- Matt Juliano
100 Days of Quartet

Jan 31, 2020 - I'm working on a new piece for the LMP. It's a quartet by French violinist Rodolphe Kreutzer who, in contrast to other LMP composers, I've actually heard of. He wrote a collection of violin etudes my violin teacher had me working on many moons ago. I didn't know he wrote chamber music, and I was surprised not to find any recordings of it. His etudes are pretty standard violin pedagogy so I just assumed his other work wouldn't be obscure.
(Sidebar: There are also two different "Kreutzer Sonatas" that one can find recordings of, neither of which was written by Kreutzer. One was written by Beethoven and dedicated to Kreutzer, who was a contemporary, and a much later one was written by Czech composer Leos Janacek. Beethoven's sonata was originally written for another violinist named George Bridgetower, but the two had a drunken falling out after the premiere and Beethoven rededicated it to Kreutzer. Kreutzer never played it (allegedly because he hated it). Leo Tolstoy wrote a novella featuring the piece called, appropriately, "The Kreutzer Sonata" which in turn inspired Janacek to write his own Kreutzer Sonata.)
The quartet has some nastiness in all four instruments at various points, particularly in the second movement, a theme and variations where all four instruments solo at some point. Movement one has some really tough quick sections with lots of string crossings in the first and second violin.

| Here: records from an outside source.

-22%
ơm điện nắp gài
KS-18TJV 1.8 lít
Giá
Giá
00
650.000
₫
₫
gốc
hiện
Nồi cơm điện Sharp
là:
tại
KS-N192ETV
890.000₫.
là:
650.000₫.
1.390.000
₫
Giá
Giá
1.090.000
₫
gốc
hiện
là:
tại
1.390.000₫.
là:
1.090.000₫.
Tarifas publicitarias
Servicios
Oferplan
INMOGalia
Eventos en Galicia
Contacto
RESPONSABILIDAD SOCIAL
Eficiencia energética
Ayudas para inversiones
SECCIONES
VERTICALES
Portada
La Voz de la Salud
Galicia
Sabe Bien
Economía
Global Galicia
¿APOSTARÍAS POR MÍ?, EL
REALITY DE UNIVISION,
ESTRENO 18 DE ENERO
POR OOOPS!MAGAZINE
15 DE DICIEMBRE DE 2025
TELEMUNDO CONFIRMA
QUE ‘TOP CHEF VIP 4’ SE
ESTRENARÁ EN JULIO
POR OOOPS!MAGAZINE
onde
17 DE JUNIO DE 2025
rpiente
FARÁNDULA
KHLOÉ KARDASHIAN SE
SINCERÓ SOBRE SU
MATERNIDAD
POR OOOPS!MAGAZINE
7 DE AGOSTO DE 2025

I found the quartet shortly before Christmas and had been toying with it in sort of a desultory way, stalling on working on it in earnest, intimidated by the blank canvas in front of me. I always find it hard to get started on a new piece, especially a quartet which is daunting even aside from the technical challenges, as I have to learn the likely 12 minute piece four times on three different instruments. So I was essentially stuck in neutral, having chosen a piece but lacking the motivation to really start it.
Then on January 10th, I saw world renowned violinist Hillary Hahn's Instagram post for Day 10 of 100 days of practice.

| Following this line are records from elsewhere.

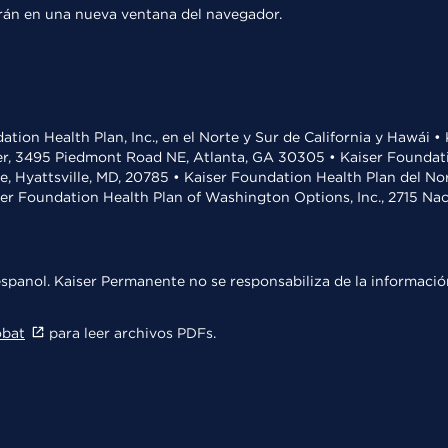
rirán en una nueva ventana del navegador.
ation Health Plan, Inc., en el Norte y Sur de California y Hawái 
r, 3495 Piedmont Road NE, Atlanta, GA 30305 • Kaiser Foundatio
ve, Hyattsville, MD, 20785 • Kaiser Foundation Health Plan del N
ser Foundation Health Plan of Washington Options, Inc., 2715 N
spanol. Kaiser Permanente no se responsabiliza de la información
obat
para leer archivos PDFs.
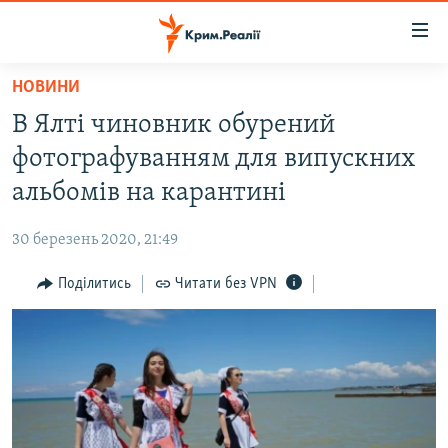
Доступність
посилання
Перейти
НОВИНИ
до
НОВИНИ
В Ялті чиновник обурений
основного
ВОДА.КРИМ
матеріалу
фотографуванням для випускних
ВІДЕО ТА ФОТО
Перейти
альбомів на карантині
до
ПОЛІТИКА
основної
30 березень 2020, 21:49
БЛОГИ
навігації
Перейти
Поділитись
Читати без VPN
ПОГЛЯД
до
ІНТЕРВ'Ю
пошуку
ВСЕ ЗА ДЕНЬ
СПЕЦПРОЕКТИ
ЯК ОБІЙТИ БЛОКУВАННЯ
ДЕПОРТАЦІЯ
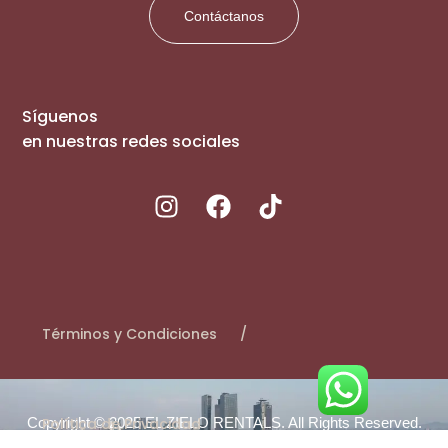
Contáctanos
Síguenos
en nuestras redes sociales
Términos y Condiciones
Copyright © 2025 EL ZIELO RENTALS. All Rights Reserved.
Política de Privacidad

The hashtag #100DaysOfPractice started in 2017 when Hahn embarked on a project to commit to practicing 100 days in a row and posting a short video each day of her sessions on her instagram. It struck a chord with the musician community and people all over the world started undertaking their own 100 days. Now there's more than 500,000 posts with the hashtag.
To quote Hahn: "To participate in #100daysofpractice, all you need to do is... participate, however it's comfortable for you. Short practice is good. Long practice is good...... There are no pass or fail grades."
Since the 10th I've been seeing people using that hashtag pop up on my instagram, mostly violin players, mostly virtuoso types.
And now, also me.
Sort of.
Though I decided to start my own 100 days, I'm not planning on posting anything with the hashtag as of now. I am keeping a practice diary where I track how long I practice, take notes on how I did and what I need to focus on. The commitment and plan are going to be the novelties over the duration as I practice almost every day anyway. My goal is to learn all four parts of the entire quartet in 100 days. Ideally I'll have it recorded too, but I'll take "ready to record" as success.
So far, day 22 as of this writing, I'm averaging a little over 2.5 hours a day. It's probably both the amount of practice and the intensely focused nature of it, isolating difficult parts, being diligent about playing to the metronome, but i feel like I'm progressing on the piece faster than on the earlier LMP pieces. I suppose there's also the chance that the previous pieces elevated my overall skill level so I'm tackling this new one faster.
There's another aspect to the 100 days project, beyond the purely technical, that I anticipate that I will struggle with and in fact am indeed currently struggling with.
To quote Hahn, again. "When we are in the practice room, we're our only company, our only voice, our only critic, our only advocate. Sometimes those roles collide. When they do, let's choose the kinder option"
"The 100 days is going to be about meeting ourselves where we are. It's not a challenge to practice 100 days in a row. It's an acknowledgment that for 100 days, we in this community of practicers are going to be on the same mission: to find our sweet spot of practicing calmly and steadily, with kindness, self-compassion, and patience."

I have always played my instruments with a certain degree of anger, probably provoked by my titanic self-doubt. Patience and self-compassion are definitely outside the bounds of my normal mode. But I'm hoping to train those muscles--just as surely as I'll be training my fingers--and weather the inevitable backslides and regressions with more grace than I'm generally prone to give myself.